Data from: A reaction norm for flowering time plasticity reveals physiological footprints of maize adaptation

Understanding how plant phenotypes are shaped by their environments is crucial for addressing questions about crop adaptation to new environments. This study focused on analyzing the genetic variability underlying genotype-by-environment interactions and adaptation for flowering time in maize. We developed the use of a physiological reaction norm for flowering time plasticity (PRN-FTP) modeled from multi-environment trial networks, with genotype-specific parameters putatively linked to different regulatory modules for flowering time. We show how genotype-specific differences in developmental responses to temperature fluctuations condition differences in photoperiod perceived among genotypes. This occurs not only across but also within common environments, as the perception of photoperiod is altered by variation in rates of development and durations for becoming sensitized to photoperiod.
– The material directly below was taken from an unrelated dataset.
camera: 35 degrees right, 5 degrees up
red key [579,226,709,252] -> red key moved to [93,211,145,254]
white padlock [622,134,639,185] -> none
Using a new metric for envirotyping sensed photoperiods for maize, it was found that, at high latitudes, different genotypes in the same environment can experience up to hours-long differences in photoperiod. This emphasizes the importance of considering genotype-specific differences in the experienced environment when investigating plasticity. Modeling the PRN-FTP for global breeding material of maize showed that tropical and temperate germplasm occupy distinct territories of the trait space for PRN-FTP parameters, supporting that the geographical spread and adaptation of maize was differentially mediated by distinct pathways for flowering time regulation. Our results have implications for understanding crop adaptation and for future crop improvement efforts.